Em todo o caso, n’estas rivalidades coloniaes entre a França e a Inglaterra, eu penso que a Inglaterra tem, em principio, mais direitos. Quando ella se apodera d’um d’esses desgraçados reinos d’Oriente (como a Birmania, ha pouco) sabe ao menos como ha-de utilisar e valorisar a sua conquista.
Em primeiro logar, tem logo um numero illimitado de homens, energicos e emprehendedores, que, ou sós, ou com as familias, embarcarão para ir povoar, colonisar, cultivar, industrialisar, e por todos os modos explorar a nova terra ingleza.
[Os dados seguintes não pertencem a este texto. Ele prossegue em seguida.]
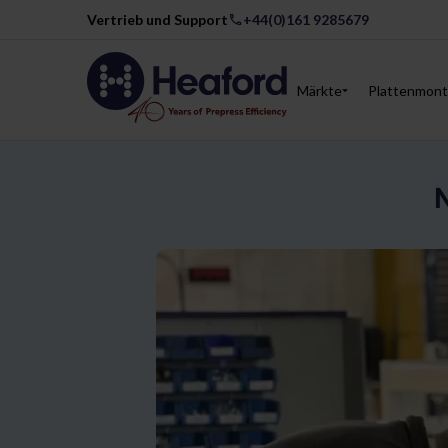
Vertrieb und Support
+44(0)161 9285679
Märkte
Plattenmont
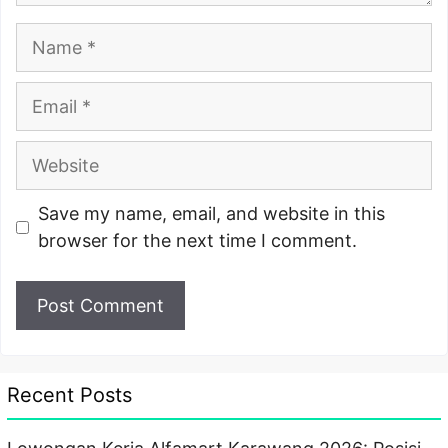
Name
Email
Website
Save my name, email, and website in this
browser for the next time I comment.
Recent Posts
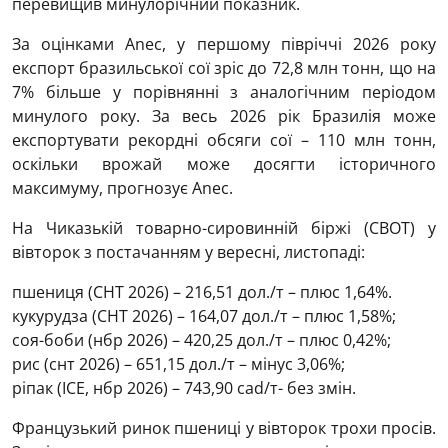
перевищив минулорічний показник.
За оцінками Anec, у першому півріччі 2026 року
експорт бразильської сої зріс до 72,8 млн тонн, що на
7% більше у порівнянні з аналогічним періодом
минулого року. За весь 2026 рік Бразилія може
експортувати рекордні обсяги сої – 110 млн тонн,
оскільки врожай може досягти історичного
максимуму, прогнозує Anec.
На Чиказькій товарно-сировинній біржі (CBOT) у
вівторок з постачанням у вересні, листопаді:
пшениця (СНТ 2026) – 216,51 дол./т – плюс 1,64%.
кукурудза (СНТ 2026) – 164,07 дол./т – плюс 1,58%;
соя-боби (нбр 2026) – 420,25 дол./т – плюс 0,42%;
рис (снт 2026) – 651,15 дол./т – мінус 3,06%;
ріпак (ICE, нбр 2026) – 743,90 cad/т- без змін.
Французький ринок пшениці у вівторок трохи просів.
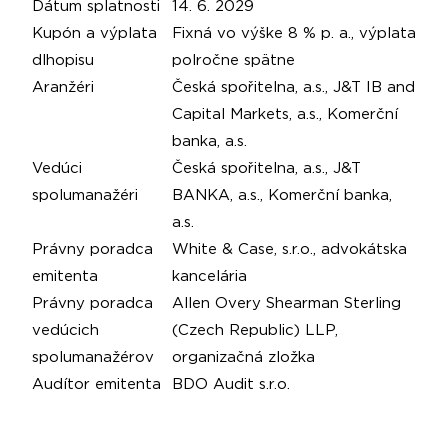
Dátum splatnosti
14. 6. 2029
Kupón a výplata
Fixná vo výške 8 % p. a., výplata
dlhopisu
polročne spätne
Aranžéri
Česká spořitelna, a.s., J&T IB and
Capital Markets, a.s., Komerční
banka, a.s.
Vedúci
Česká spořitelna, a.s., J&T
spolumanažéri
BANKA, a.s., Komerční banka,
a.s.
Právny poradca
White & Case, s.r.o., advokátska
emitenta
kancelária
Právny poradca
Allen Overy Shearman Sterling
vedúcich
(Czech Republic) LLP,
spolumanažérov
organizačná zložka
Audítor emitenta
BDO Audit s.r.o.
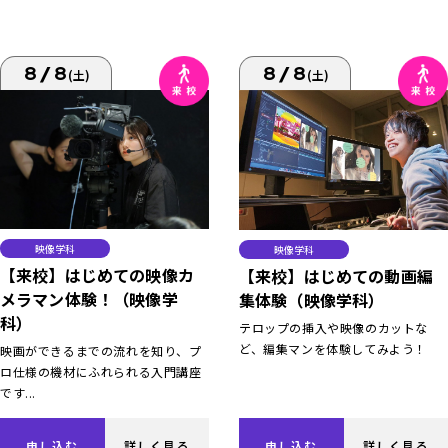
8/8
8/8
(土)
(土)
映像学科
映像学科
【来校】はじめての映像カ
【来校】はじめての動画編
メラマン体験！（映像学
集体験（映像学科）
科）
テロップの挿入や映像のカットな
ど、編集マンを体験してみよう！
映画ができるまでの流れを知り、プ
ロ仕様の機材にふれられる入門講座
です...
申し込む
詳しく見る
申し込む
詳しく見る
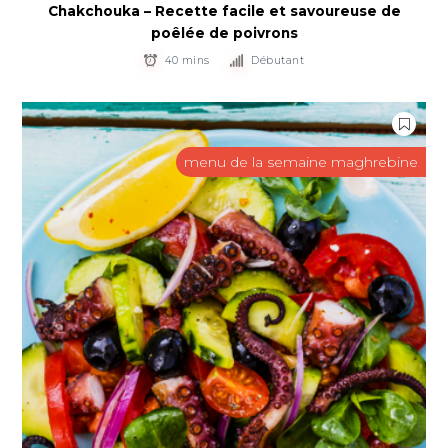
Chakchouka – Recette facile et savoureuse de
poêlée de poivrons
40 mins
Débutant
menu de la semaine maghrebine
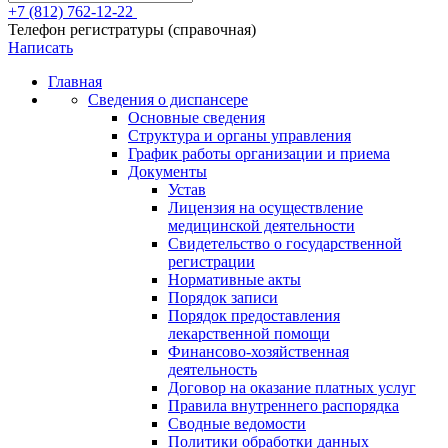
+7 (812) 762-12-22
Телефон регистратуры (справочная)
Написать
Главная
Сведения о диспансере
Основные сведения
Структура и органы управления
График работы организации и приема
Документы
Устав
Лицензия на осуществление
медицинской деятельности
Свидетельство о государственной
регистрации
Нормативные акты
Порядок записи
Порядок предоставления
лекарственной помощи
Финансово-хозяйственная
деятельность
Договор на оказание платных услуг
Правила внутреннего распорядка
Сводные ведомости
Политики обработки данных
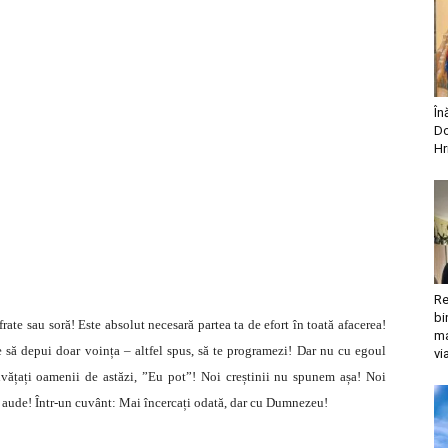
În
Do
Hr
Re
bi
frate sau soră! Este absolut necesară partea ta de efort în toată afacerea!
ma
 să depui doar voința – altfel spus, să te programezi! Dar nu cu egoul
vi
vățați oamenii de astăzi, ”Eu pot”! Noi creștinii nu spunem așa! Noi
aude! Într-un cuvânt: Mai încercați odată, dar cu Dumnezeu!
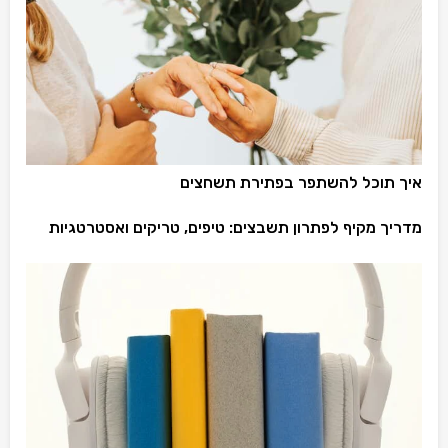
איך תוכל להשתפר בפתירת תשחצים
מדריך מקיף לפתרון תשבצים: טיפים, טריקים ואסטרטגיות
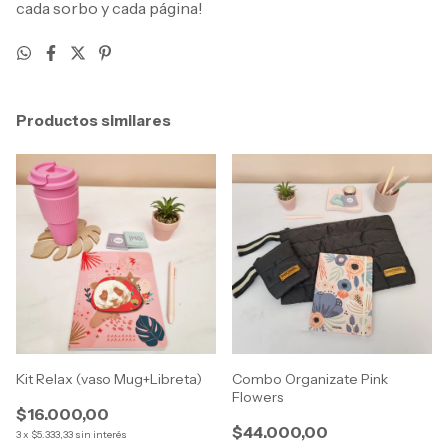
cada sorbo y cada página!
Productos similares
Kit Relax (vaso Mug+Libreta)
Combo Organizate Pink
Flowers
$16.000,00
$44.000,00
3
x
$5.333,33
sin interés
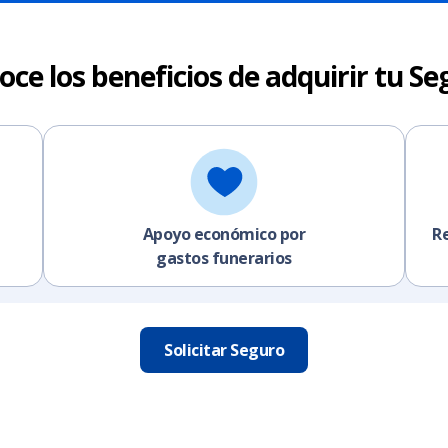
oce los beneficios de adquirir tu Se
Apoyo económico por
Re
gastos funerarios
Solicitar Seguro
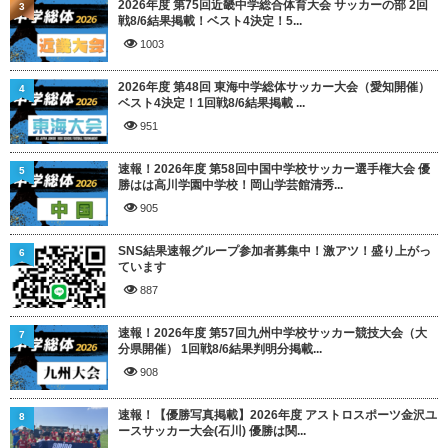
2026年度 第75回近畿中学総合体育大会 サッカーの部 2回
3
戦8/6結果掲載！ベスト4決定！5...
1003
2026年度 第48回 東海中学総体サッカー大会（愛知開催）
4
ベスト4決定！1回戦8/6結果掲載 ...
951
速報！2026年度 第58回中国中学校サッカー選手権大会 優
5
勝はは高川学園中学校！岡山学芸館清秀...
905
SNS結果速報グループ参加者募集中！激アツ！盛り上がっ
6
ています
887
速報！2026年度 第57回九州中学校サッカー競技大会（大
7
分県開催） 1回戦8/6結果判明分掲載...
908
速報！【優勝写真掲載】2026年度 アストロスポーツ金沢ユ
8
ースサッカー大会(石川) 優勝は関...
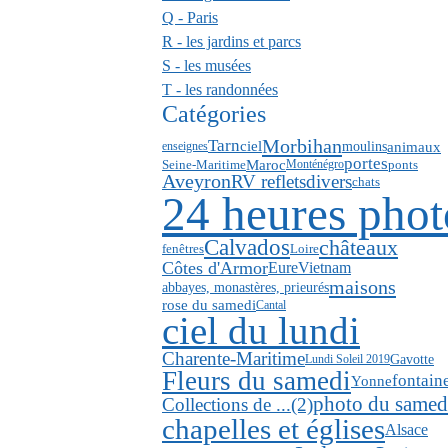
Q - Paris
R - les jardins et parcs
S - les musées
T - les randonnées
Catégories
Morbihan
Tarn
ciel
animaux
moulins
enseignes
portes
Maroc
Seine-Maritime
ponts
Monténégro
Aveyron
RV reflets
divers
chats
24 heures phot
Calvados
châteaux
fenêtres
Loire
Côtes d'Armor
Eure
Vietnam
maisons
abbayes, monastères, prieurés
rose du samedi
Cantal
ciel du lundi
Charente-Maritime
Gavotte
Lundi Soleil 2019
Fleurs du samedi
fontain
Yonne
photo du samed
Collections de ...(2)
chapelles et églises
Alsace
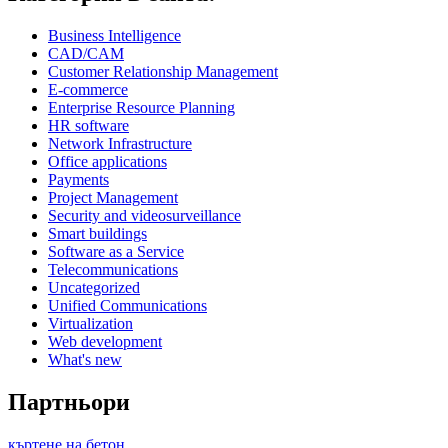
Business Intelligence
CAD/CAM
Customer Relationship Management
E-commerce
Enterprise Resource Planning
HR software
Network Infrastructure
Office applications
Payments
Project Management
Security and videosurveillance
Smart buildings
Software as a Service
Telecommunications
Uncategorized
Unified Communications
Virtualization
Web development
What's new
Партньори
къртене на бетон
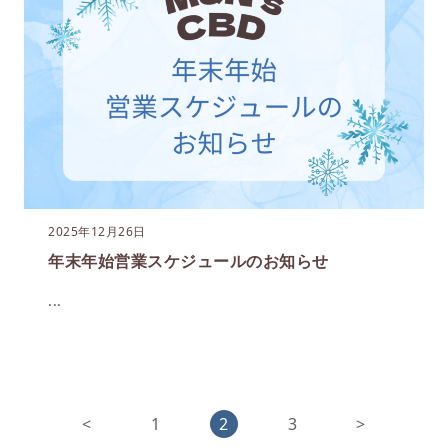
2025年12月26日
年末年始営業スケジュールのお知らせ
...
<
1
2
3
>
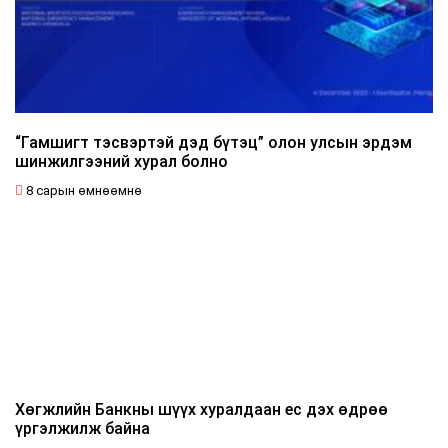
“Гамшигт тэсвэртэй дэд бүтэц” олон улсын эрдэм
шинжилгээний хурал болно
8 сарын өмнөөмнө
Хөгжлийн Банкны шүүх хуралдаан ес дэх өдрөө
үргэлжилж байна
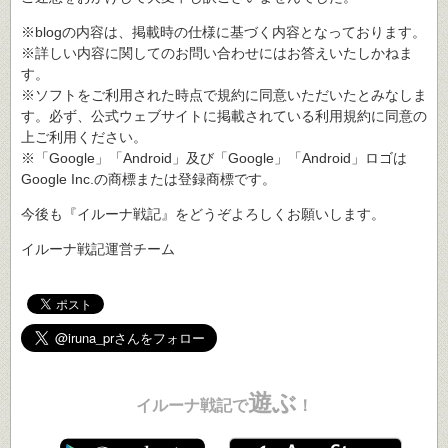
※blogの内容は、掲載時の仕様に基づく内容となっております。
※詳しい内容に関してのお問い合わせにはお答えいたしかねま
す。
※ソフトをご利用された時点で規約に同意いただいたとみなしま
す。必ず、公式ウェブサイトに掲載されている利用規約に同意の
上ご利用ください。
※「Google」「Android」及び「Google」「Android」ロゴは
Google Inc.の商標または登録商標です。
今後も『イルーナ戦記』をどうぞよろしくお願いします。
イルーナ戦記運営チーム
遊ぶ
イルーナ戦記で
！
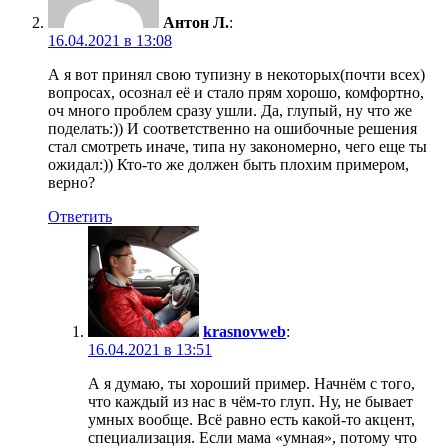
Антон Л.
:
16.04.2021 в 13:08
А я вот принял свою тупизну в некоторых(почти всех)
вопросах, осознал её и стало прям хорошо, комфортно,
оч много проблем сразу ушли. Да, глупый, ну что же
поделать:)) И соответственно на ошибочные решения
стал смотреть иначе, типа ну закономерно, чего еще ты
ожидал:)) Кто-то же должен быть плохим примером,
верно?
Ответить
krasnovweb
:
16.04.2021 в 13:51
А я думаю, ты хороший пример. Начнём с того,
что каждый из нас в чём-то глуп. Ну, не бывает
умных вообще. Всё равно есть какой-то акцент,
специализация. Если мама «умная», потому что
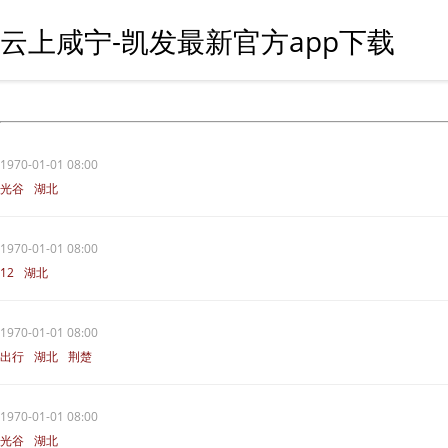
云上咸宁-凯发最新官方app下载
1970-01-01 08:00
光谷
湖北
1970-01-01 08:00
12
湖北
1970-01-01 08:00
出行
湖北
荆楚
1970-01-01 08:00
光谷
湖北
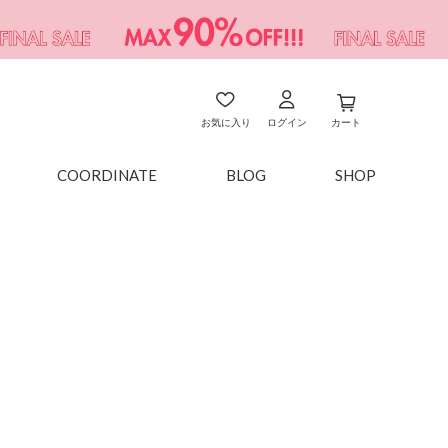
お気に入り
ログイン
カート
COORDINATE
BLOG
SHOP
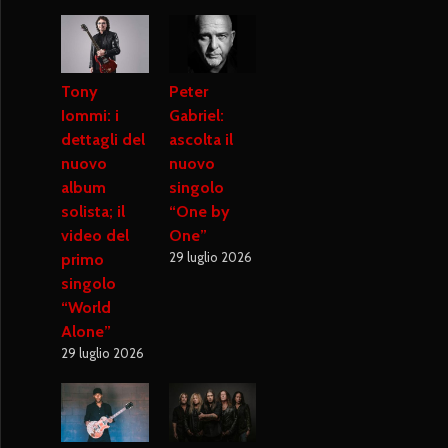
Tony
Peter
Iommi: i
Gabriel:
dettagli del
ascolta il
nuovo
nuovo
album
singolo
solista; il
“One by
video del
One”
29 luglio 2026
primo
singolo
“World
Alone”
29 luglio 2026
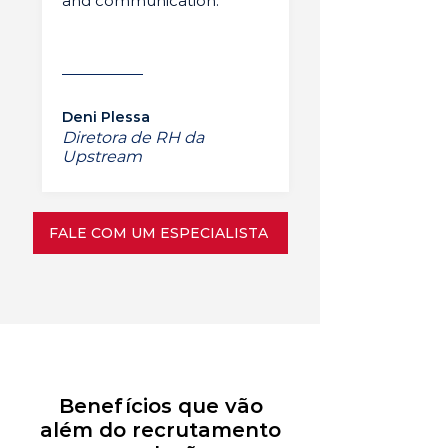
and communication.”
Deni Plessa
Diretora de RH da
Upstream
FALE COM UM ESPECIALISTA
Benefícios que vão
além do recrutamento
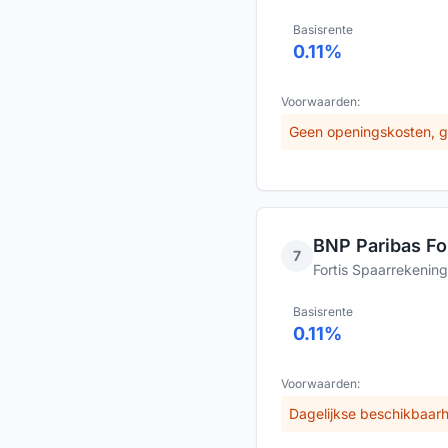
Basisrente
0.11
%
Voorwaarden:
Geen openingskosten, g
BNP Paribas For
7
Fortis Spaarrekening
Basisrente
0.11
%
Voorwaarden:
Dagelijkse beschikbaar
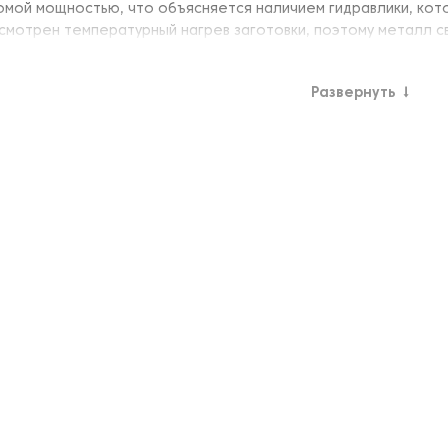
мой мощностью, что объясняется наличием гидравлики, котор
усмотрен температурный нагрев заготовки, поэтому металл св
Развернуть
↓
Depois tem uma prodigiosa quantidade de productos fabris para exportar para lá, e lá vender, sem concorrencia. Depois tem uma collossal frota mercantil, para fazer com a nova possessão um commercio activo e contínuo. E emfim tem uma formidavel frota de guerra para defender a sua acquisição. A França, essa, não tem nada d’isto — nem frota, nem productos, nem homens. Não tem sobretudo homens, porque a população da França não chega mesmo para a França. Quando ella se apossa violentamente de Tunis ou do Tonkin, o unico acto colonial que depois pratica é remetter para a recente colonia alguns soldados e muitos empregados publicos. A França faz conquistas para exportar amanuenses. No Tonkin, por exemplo, ella possue, no solo, occultas riquezas maravilhosas; mas não tem colonos que as vão explorar. A expansão colonial da França não dá assim lucro nenhum, ou alargamento á civilisação geral. Apenas promove, através dos mares, uma deslocação de amanuenses aborrecidos e enjoados. Ao contrario, cada palmo de chão, que a Inglaterra occupa, entra no movimento universal da industria e do commercio.
A Inglaterra tem virilidade colonial e a França só impotencia. Quando um homem novo, robusto, activo, penetra numa aldeia e rouba uma linda rapariga, commette de certo um acto escandaloso, e que todos devem condemnar com severidade. Mas esse valente homem tem uma justificação, um motivo que se comprehende (e com que mesmo se sympathisa): e se, d’esse enlace, lamentavelmente illegitimo, nascerem filhos sãos, fortes, activos, ha alli um positivo lucro para a humanidade e para a civilisação. Quando, porém, é um velho de oitenta annos, regelado, cachetico e a babar-se, que penetra na aldeia e rouba a linda moça, estamos então deante de um escandalo que não tem justificação possivel. É um escandalo ignominiosamente esteril. Nada lucra com elle a humanidade, nem o velho. E só podemos cruzar os braços com espanto e indignação, e exclamar: «Para que quer aquelle velho aquella moça?»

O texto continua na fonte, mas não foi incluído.